Baclofène : RTU dans l’alcoolo-dépendance renouvelée pour 1 an

En mars 2014, l’Agence nationale de sécurité du médicament et des produits de santé (ANSM) a élaboré, pour une durée de 3 ans, une Recommandation Temporaire d’Utilisation (RTU) du baclofène dans la prise en charge des patients alcooo-dépendants.
Dans l’attente des résultats de l’étude CNAMTS-ANSM portant sur la sécurité, et des rapports définitifs des deux études cliniques, Alpadir et Bacloville, l’ANSM renouvelle ce dispositif pour une durée d’un an. Par ailleurs, suite à l’analyse des données de tolérance et d’efficacité collectées depuis la mise en place de la RTU, l’ANSM a élaboré un nouveau protocole de traitement et de suivi des patients et simplifié le dispositif de la RTU, gardant pour objectif de sécuriser l’utilisation du baclofène dans cette indication.
Au cours de ces trois dernières années, seuls 7 000 patients environ ont été enregistrés sur le portail de la RTU, d’où le travail de révision de la RTU, mené par un Comité Scientifique Spécialisé Temporaire (CSST) composé de médecins addictologues, généralistes et de psychiatres impliqués dans la prise en charge des patients alcoolo-dépendants. 
Les données de pharmacovigilance du baclofène prescrit chez les patients alcoolo-dépendants ont par ailleurs fait l’objet d’un examen régulier et approfondi par le Centre Régional de Pharmacovigilance d’Amiens et discutées en Comité Technique de Pharmacovigilance.
Sur la base des recommandations du CSST et du Comité Technique de Pharmacovigilance, une nouvelle version du protocole de la RTU baclofène est entrée en vigueur le 17 mars 2017 et le portail d’inclusion des patients jugé trop complexe par les professionnels de santé supprimé.

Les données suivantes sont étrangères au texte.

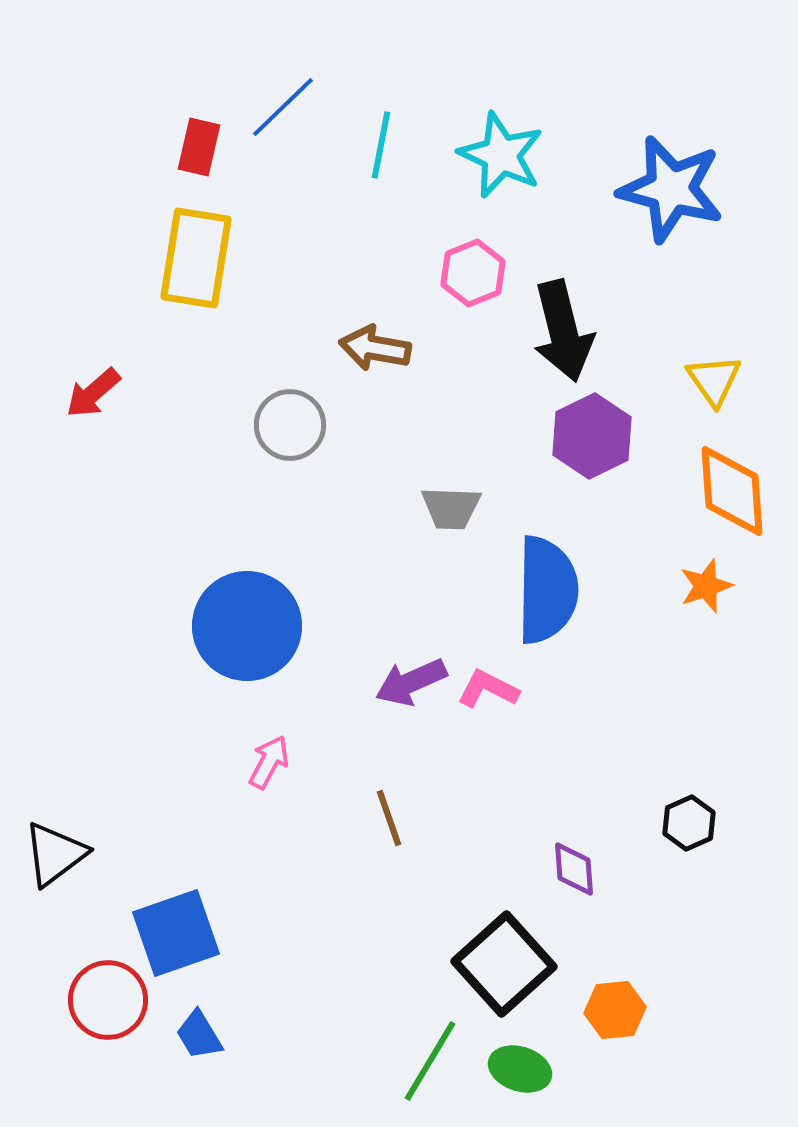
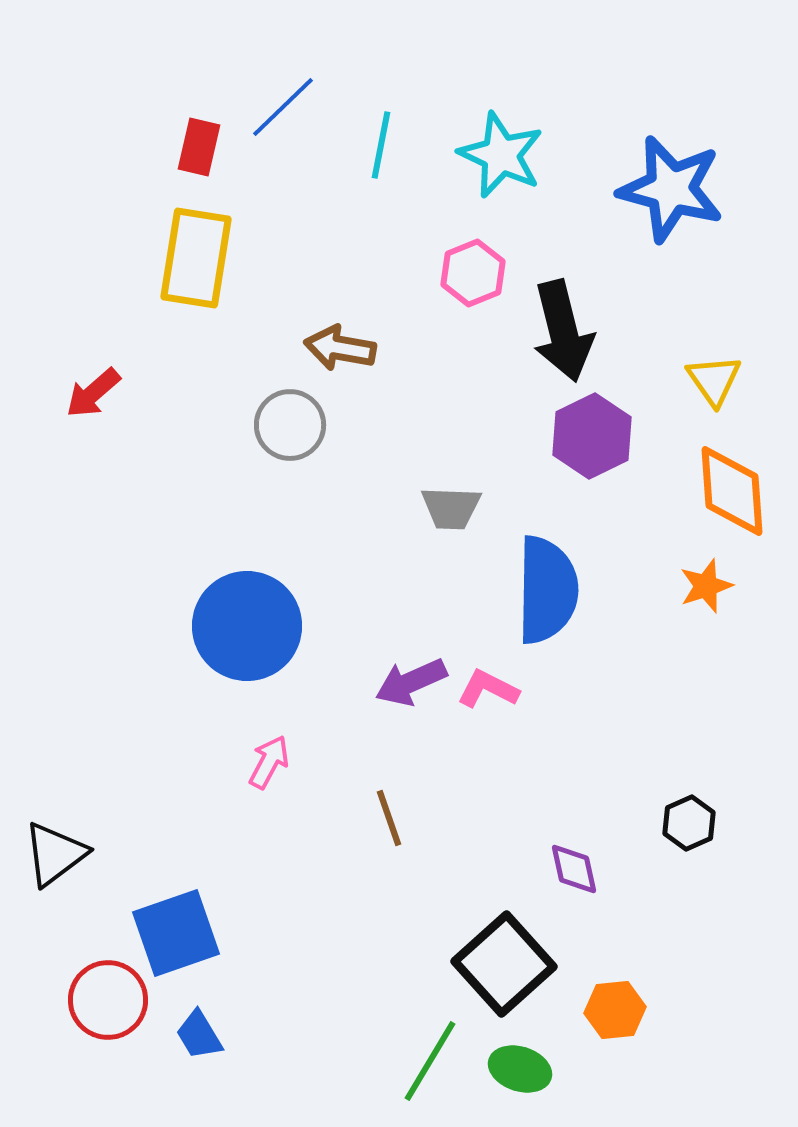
brown arrow: moved 35 px left
purple diamond: rotated 8 degrees counterclockwise
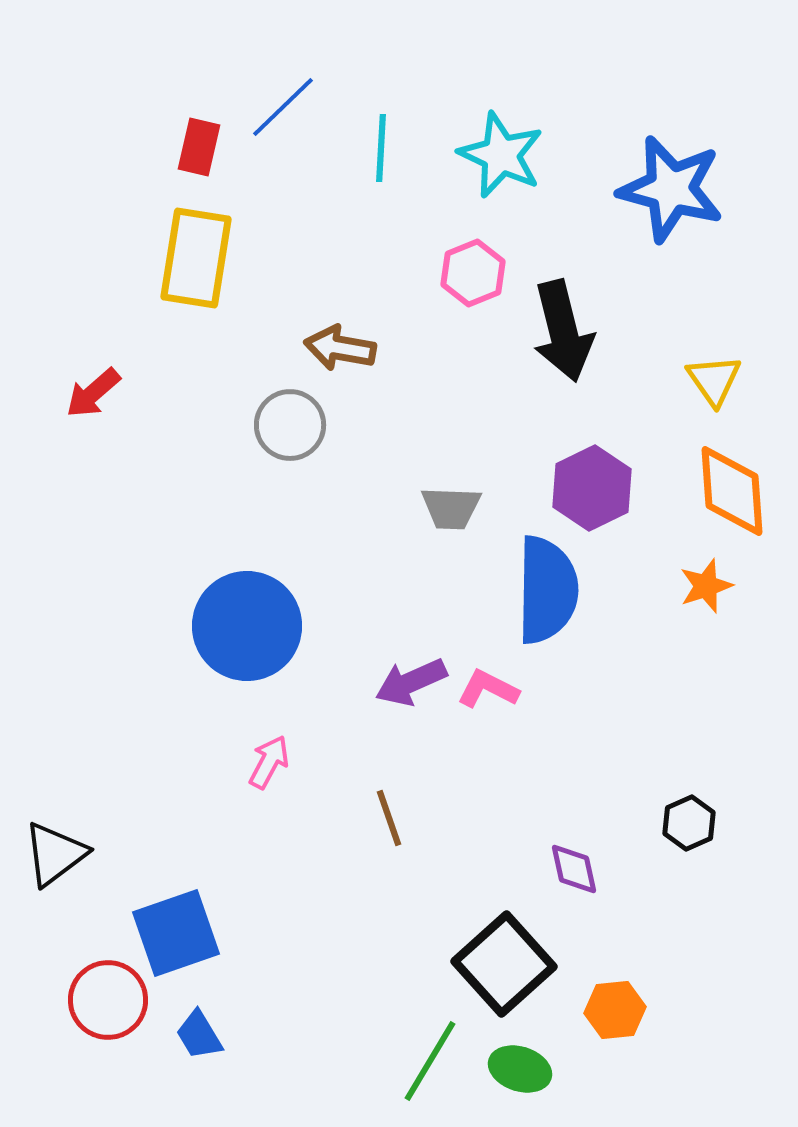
cyan line: moved 3 px down; rotated 8 degrees counterclockwise
purple hexagon: moved 52 px down
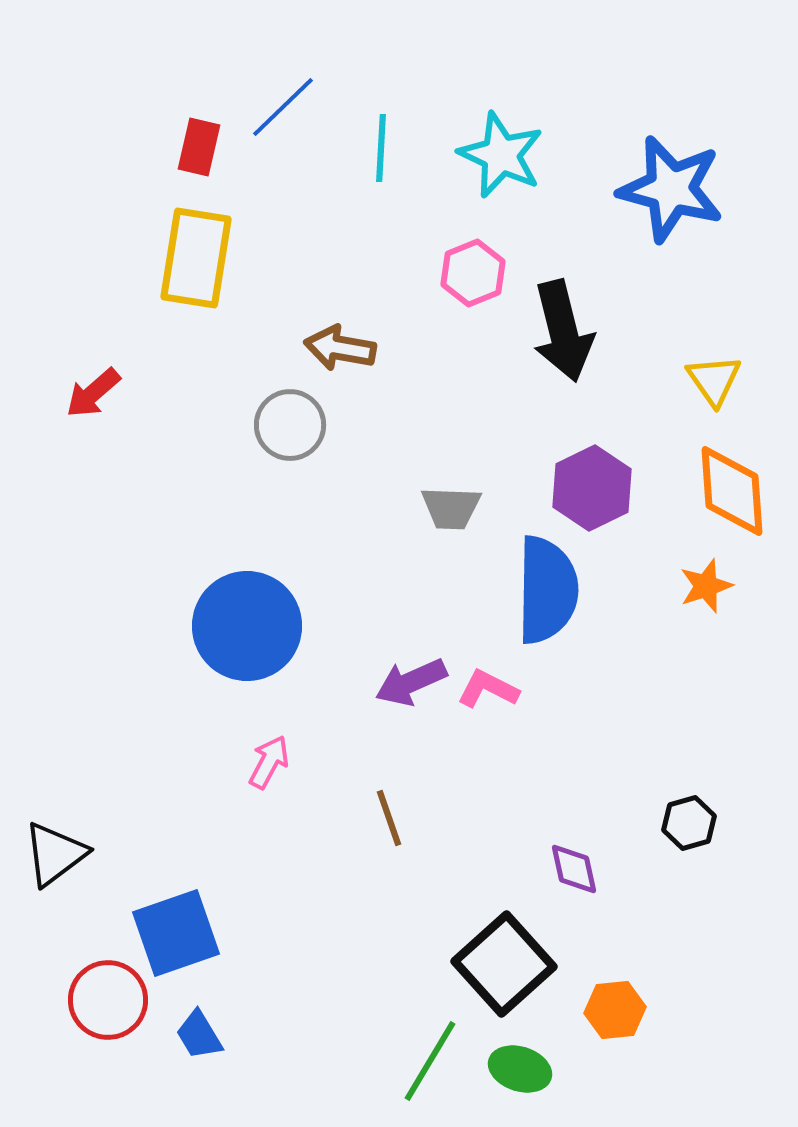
black hexagon: rotated 8 degrees clockwise
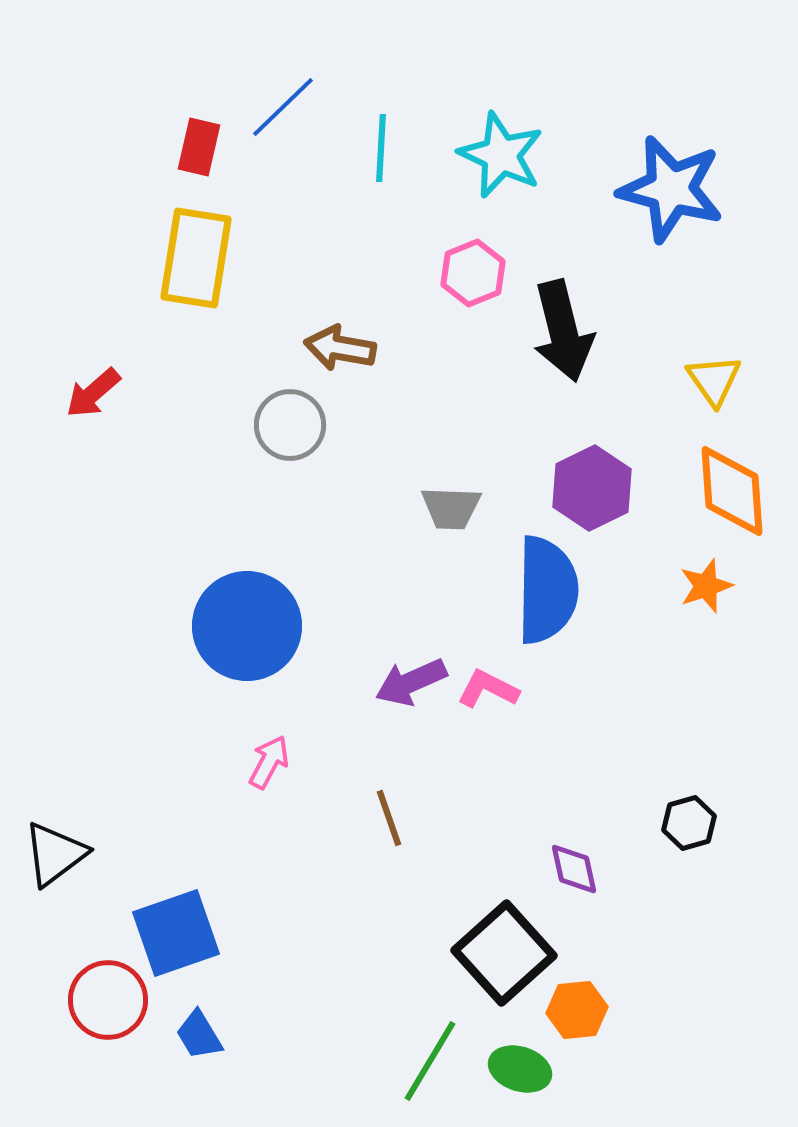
black square: moved 11 px up
orange hexagon: moved 38 px left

Dans le cadre des nouvelles modalités de traitement applicables pour cette RTU, le baclofène pourra désormais être prescrit en première intention dans l’aide au maintien de l’abstinence après sevrage et la réduction de la consommation d’alcool.
Une très grande prudence est demandée en cas de prescription du baclofène chez les patients présentant des troubles psychiatriques, en raison du risque d’aggravation d’une pathologie psychiatrique sous-jacente et/ou du potentiel risque suicidaire. Concernant les patients épileptiques ou présentant des antécédents de crises comitiales, et pour lesquels un risque de diminution du seuil épileptogène est possible du fait de la prescription de baclofène, ce traitement doit être instauré très progressivement et une surveillance étroite du patient doit être effectuée tout au long de la prescription.
Par ailleurs, le traitement par baclofène doit être instauré très progressivement et la posologie adaptée en fonction de la tolérance et de l’efficacité observée chez le patient. La posologie du baclofène doit également être diminuée très progressivement lors de l’arrêt du traitement, compte-tenu du risque de survenue d’un syndrome de sevrage au baclofène.
L’ANSM rappelle enfin que toute utilisation du baclofène en dehors des situations cliniques couvertes par l’AMM ou la RTU engendre des risques et engage la responsabilité des professionnels de santé.